╭─ QUELLENAUSZUG

Als Pessarium ist es Emmenagogum und Abortivum. Mit Milch in die Nase geschüttet wirkt es gegen Gelbsucht und chronisches Kopfweh, bei Angina dient es, mit altem Honig und Ochsengalle versetzt, zu Einreibungen (= Euporista I 88).

Galen gibt XII 122 περὶ σικύον ἀγρίου nach Dioskorides so ziemlich dieselben Wirkungen an, XVII B 305 sagt er auch noch, daß es von der Mutter genommen auf das Kind abführend wirkt; XVII A 477 empfiehlt er es gegen Krebs und XIII 732 gegen allzulange haftenden Wundschorf. Ersatzmittel: XIX 729. Ihm folgen die späteren griechischen Ärzte, vgl. Alexand. Trall. ed. Puschmann I 396 Note und II 606. Von den Lateinern gedenkt des E. zuerst Celsus de med. V 12 (evocat et educit), dann Scribon. Largus comp. 70 (gegen angina: elaterii qui est sucus cucumeris silvatici, 224 (gegen condylomata), 237 (Geschwüre). Plinius erwähnt es öfters, besonders ausführlich beschreibt er seine Bereitung und Wirkung n. h. XX 3–10, wo er neben Theophrastos und der Quelle des Dioskorides noch anderen Gewährsmännern folgt. Diesen verdankt er einige Verschiedenheiten in der Darstellung, die abergläubische Verwendung in der Geburtshülfe (6), sowie die Standortsangaben, insbesondere, daß man in Cyrene eine eigene Art gehabt habe, vgl. Plin. n. h. XXVII 143. XXVIII 74, 203. XXX 33 u. a. Daß er es aus dem Samen bereiten läßt statt aus der Frucht, beruht wohl nur auf einer Nachlässigkeit im Ausdrucke.

╰─

VERSTÄNDNISFRAGEN>
1. Wogegen empfiehlt Galen das Mittel laut Quellenauszug an der Stelle XVII A 477?
2. Schreiben Sie die Stelle des Quellenauszugs zwischen „Als Pessarium ist“ und „Euporista I 88).“ einschließlich wörtlich ab.

╭─ DATENAUSZUG

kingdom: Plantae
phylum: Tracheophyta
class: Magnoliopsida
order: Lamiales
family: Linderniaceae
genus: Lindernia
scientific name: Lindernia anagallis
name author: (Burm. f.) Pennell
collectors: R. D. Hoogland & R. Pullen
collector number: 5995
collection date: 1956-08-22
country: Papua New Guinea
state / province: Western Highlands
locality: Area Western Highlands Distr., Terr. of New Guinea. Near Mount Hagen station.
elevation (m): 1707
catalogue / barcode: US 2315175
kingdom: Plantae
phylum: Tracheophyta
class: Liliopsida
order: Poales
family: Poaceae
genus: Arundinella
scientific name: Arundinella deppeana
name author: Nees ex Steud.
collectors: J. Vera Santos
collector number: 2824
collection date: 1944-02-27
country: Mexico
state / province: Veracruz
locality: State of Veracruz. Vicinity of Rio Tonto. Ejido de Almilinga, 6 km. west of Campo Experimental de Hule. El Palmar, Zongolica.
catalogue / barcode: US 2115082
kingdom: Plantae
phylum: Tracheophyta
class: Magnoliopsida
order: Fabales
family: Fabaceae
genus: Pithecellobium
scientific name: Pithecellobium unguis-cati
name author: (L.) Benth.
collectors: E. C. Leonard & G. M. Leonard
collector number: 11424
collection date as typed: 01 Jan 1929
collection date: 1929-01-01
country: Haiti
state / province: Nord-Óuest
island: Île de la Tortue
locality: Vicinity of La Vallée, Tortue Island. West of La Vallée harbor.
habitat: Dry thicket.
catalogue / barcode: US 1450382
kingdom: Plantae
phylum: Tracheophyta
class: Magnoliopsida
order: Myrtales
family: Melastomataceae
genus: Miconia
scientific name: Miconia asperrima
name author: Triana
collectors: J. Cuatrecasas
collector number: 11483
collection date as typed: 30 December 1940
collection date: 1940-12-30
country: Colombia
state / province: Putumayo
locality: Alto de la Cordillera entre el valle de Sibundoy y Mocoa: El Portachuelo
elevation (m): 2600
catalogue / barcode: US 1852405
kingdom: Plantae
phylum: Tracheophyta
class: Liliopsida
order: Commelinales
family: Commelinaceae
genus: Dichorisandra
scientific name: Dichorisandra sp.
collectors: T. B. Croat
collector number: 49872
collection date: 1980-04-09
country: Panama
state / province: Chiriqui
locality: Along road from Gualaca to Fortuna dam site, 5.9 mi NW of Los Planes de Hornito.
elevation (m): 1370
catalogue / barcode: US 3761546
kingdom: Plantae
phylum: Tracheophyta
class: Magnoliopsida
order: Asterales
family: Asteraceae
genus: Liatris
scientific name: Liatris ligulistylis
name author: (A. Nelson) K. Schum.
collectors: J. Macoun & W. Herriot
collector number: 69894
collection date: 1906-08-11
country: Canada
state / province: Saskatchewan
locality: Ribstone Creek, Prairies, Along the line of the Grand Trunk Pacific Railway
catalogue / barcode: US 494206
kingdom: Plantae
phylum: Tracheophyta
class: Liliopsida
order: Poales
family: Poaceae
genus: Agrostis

╰─

LÖSUNGEN>
1. Gegen Krebs.

2.
Als Pessarium ist es Emmenagogum und Abortivum. Mit Milch in die Nase geschüttet wirkt es gegen Gelbsucht und chronisches Kopfweh, bei Angina dient es, mit altem Honig und Ochsengalle versetzt, zu Einreibungen (= Euporista I 88).